Empresários querem reduzir horas extras aos domingos e feriados para aceitar condições de aumento de salário de comerciários


Após ameaça de greve, comerciários ouvem como proposta de patrões que para dar o aumento de 10%, que significa ganho real, devido ao percentual acumulado de inflação do último ano, só seria possível se condicionarem esse avanço à renovação do Banco de Horas e do trabalho aos domingos e feriados por dois anos. A proposta pode prejudicar a luta por melhores condições no ano que vem, já que os patrões visam a redução desses ganhos em troca do aumento anual.

“Aceitaríamos se fosse de um ano apenas. No caso do SindiGêneros, representantes dos donos de supermercados, a rejeição foi porque eles propuseram um aumento no piso abaixo do mínimo que exigimos.”Relata o Sindicato dos Empregados no Comércio do Rio de Janeiro (CTB).

Os empresários então, pediram mais alguns dias para atender as condições dos comerciários. A greve que teria início na madrugada da última quinta-feira (30) foi suspensa, mas o estado de greve continua e as mobilizações e paralisações pontuais serão redobradas. “É mais pressão neles. Avançamos muito e a vitória virá com a participação das trabalhadores e trabalhadores.” Completa o CTB.

Na última semana, os empresários só aceitavam dar um aumento de 8%, menos do que a inflação, o que também não foi aceito. O sindicato, percorreu o comércio e levou a campanha à TV, rádios, ruas e redes sociais, alcançando centenas de milhares de trabalhadores.
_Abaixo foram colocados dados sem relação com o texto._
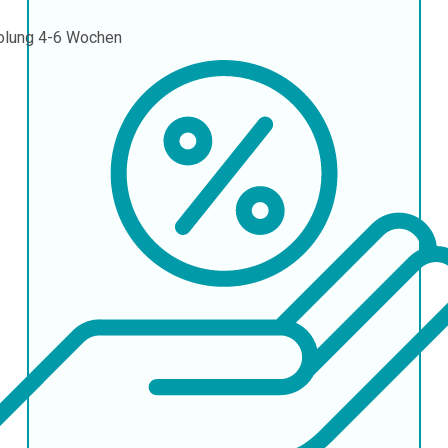
olung
4-6 Wochen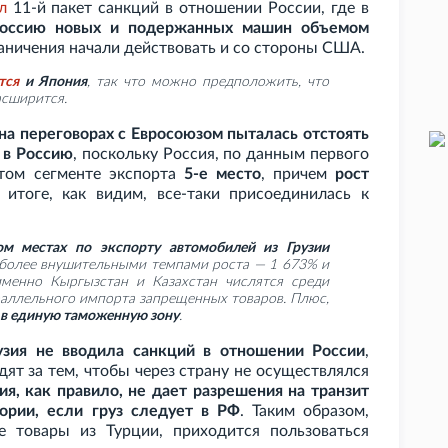
л
11-й пакет санкций в отношении России, где в
 Россию новых и подержанных машин объемом
раничения начали действовать и со стороны США.
тся
и Япония
, так что можно предположить, что
асширится.
 на переговорах с Евросоюзом пыталась отстоять
 в Россию
, поскольку Россия, по данным первого
этом сегменте экспорта
5-е место
, причем
рост
 итоге, как видим, все-таки присоединилась к
ом местах по экспорту автомобилей из Грузии
более внушительными темпами роста — 1
673% и
именно Кыргызстан и Казахстан числятся среди
раллельного импорта запрещенных товаров. Плюс,
в единую таможенную зону
.
узия не вводила санкций в отношении России
,
дят за тем, чтобы через страну не осуществлялся
ия, как правило, не дает разрешения на транзит
ории, если груз следует в РФ
. Таким образом,
 товары из Турции, приходится пользоваться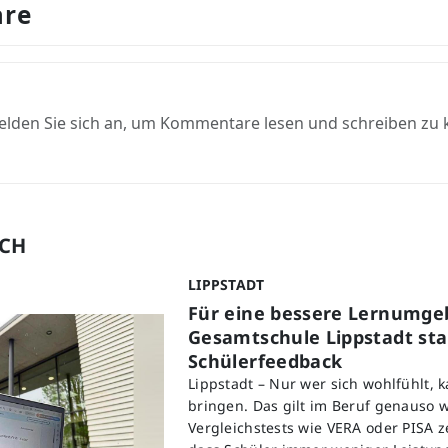
re
elden Sie sich an, um Kommentare lesen und schreiben zu
UCH
LIPPSTADT
Für eine bessere Lernumge
Gesamtschule Lippstadt star
Schülerfeedback
Lippstadt – Nur wer sich wohlfühlt, 
bringen. Das gilt im Beruf genauso w
Vergleichstests wie VERA oder PISA z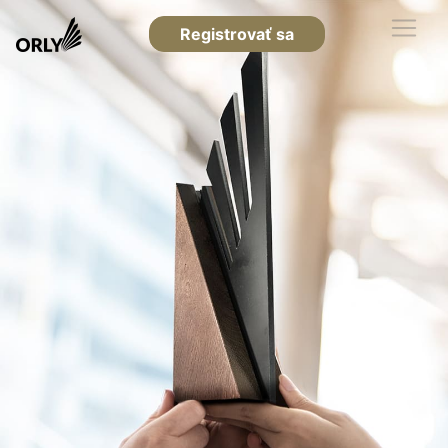
Registrovať sa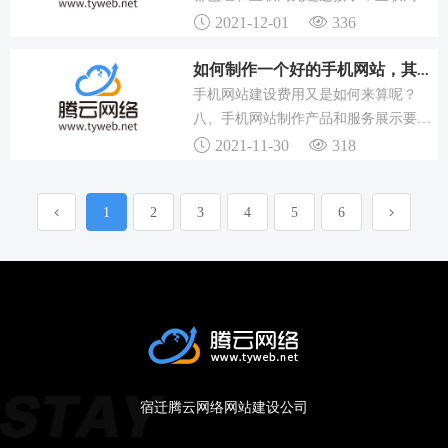
以企业在制作时一定要避免出错。
变了人们的生活方式，比如之前大家买
2021-12-01
336
东西都是线下门店购买，而现在买东西
都是线上商城购买，现在只要打开手机
如何制作一个好的手机网站，其流程是怎样的？
或者电脑，都可以进行很多店铺，然后
手机网站建设费用又是如何来算呢？
进行商品的选择，选好后支付过几天就
八、手机网站制作产品和服务展示要重
可以收到商品，所以很多商家都开始搭
视九、手机网站制作费用是根据网站功
2021-11-30
318
建自己的商城网站。
能和类型来定的关于上海手机网站制作
流程_手机网站建设费用问题，回声网
1
2
3
4
5
6
络小编就为大家解析到这，更多相关信
息欢迎来上海网站制作公司回声网络，
10年建站经验，几千成功案例，为您定
制专属的网站。
宿迁腾云网络网站建设公司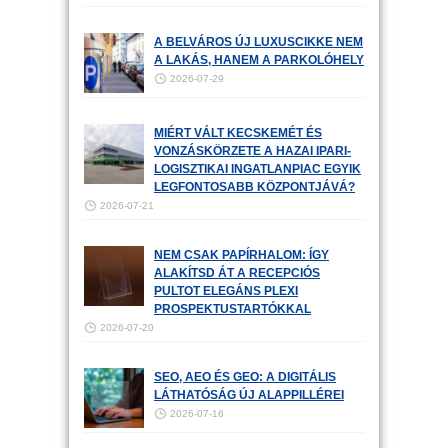
A BELVÁROS ÚJ LUXUSCIKKE NEM
A LAKÁS, HANEM A PARKOLÓHELY
2026-07-29
MIÉRT VÁLT KECSKEMÉT ÉS
VONZÁSKÖRZETE A HAZAI IPARI-
LOGISZTIKAI INGATLANPIAC EGYIK
LEGFONTOSABB KÖZPONTJÁVÁ?
2026-07-21
NEM CSAK PAPÍRHALOM: ÍGY
ALAKÍTSD ÁT A RECEPCIÓS
PULTOT ELEGÁNS PLEXI
PROSPEKTUSTARTÓKKAL
2026-07-20
SEO, AEO ÉS GEO: A DIGITÁLIS
LÁTHATÓSÁG ÚJ ALAPPILLÉREI
2026-07-16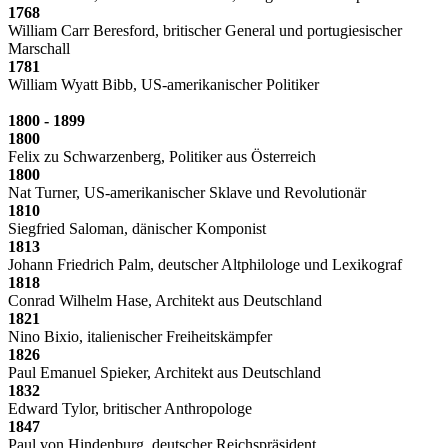
1768
William Carr Beresford, britischer General und portugiesischer
Marschall
1781
William Wyatt Bibb, US-amerikanischer Politiker
1800 - 1899
1800
Felix zu Schwarzenberg, Politiker aus Österreich
1800
Nat Turner, US-amerikanischer Sklave und Revolutionär
1810
Siegfried Saloman, dänischer Komponist
1813
Johann Friedrich Palm, deutscher Altphilologe und Lexikograf
1818
Conrad Wilhelm Hase, Architekt aus Deutschland
1821
Nino Bixio, italienischer Freiheitskämpfer
1826
Paul Emanuel Spieker, Architekt aus Deutschland
1832
Edward Tylor, britischer Anthropologe
1847
Paul von Hindenburg, deutscher Reichspräsident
Deu certo! Com a pressão, os patrões começaram a tentar uma negociação, algo que sequer era cogitado por eles antes.

Na Assembleia de 2 de junho foi aprovado um indicativo de greve. No mesmo dia, os empresários subiram a proposta de reajuste para 8,5%. Foi exigida uma  outra proposta até dia 20 e aí subiram para 9,83%, igualando a inflação. Com a ameaça de greve e a pressão diária do Sindicato nas lojas e supermercados, decidiram aceitar o reajuste acima da inflação. Agora, a resposta será com mais mobilização. “Os comerciários já perceberam que patrão só abre a mão na base da pressão”, dispara Márcio, representante do sindicato.

Nova Assembleia será realizada na quarta-feira (6/7), às 19h, para avaliar os resultados onde será discutidos os rumos do movimento.

Outros pontos relatados pelo sindicato

“Pisos – Nosso Sindicato priorizou as comerciárias e comerciários mais humildes e, com isso, a proposta dos patrões para a faixas de piso mais baixa chegou a 12,95%.

Comissionistas – Os patrões começaram com mão de vaca, sem reajuste para a garantia do comissionista. Só que sentiram a pressão e cederam aumento de até 12,99%.

Alimentação – Não vão matar a gente de fome! Forçamos os patrões a aumentar em 63% o lanche dos sábados, domingos e feriados, chegando a R$ 18.

Auxílio-creche – O  SindiLojas (Sindicato dos Lojistas)também teve que ceder no auxílio creche, que foi estendido aos pais (antes só as mães recebiam) e chegou a até R$ 200.”

A principal conquista – “Há mais de 50 anos a gente não falava de igual pra igual com os patrões. Agora temos um Sindicato que atua de verdade em defesa dos nossos interesses e pela retomada do orgulho de ser comerciário. Já conseguimos proteger nossas famílias da inflação, mas ainda temos muitas outras lutas pela frente. Para que elas se tornem conquistas, temos que fortalecer nosso Sindicato, com mais sócios e mais participação nas assembleias”, reforça Márcio Ayer.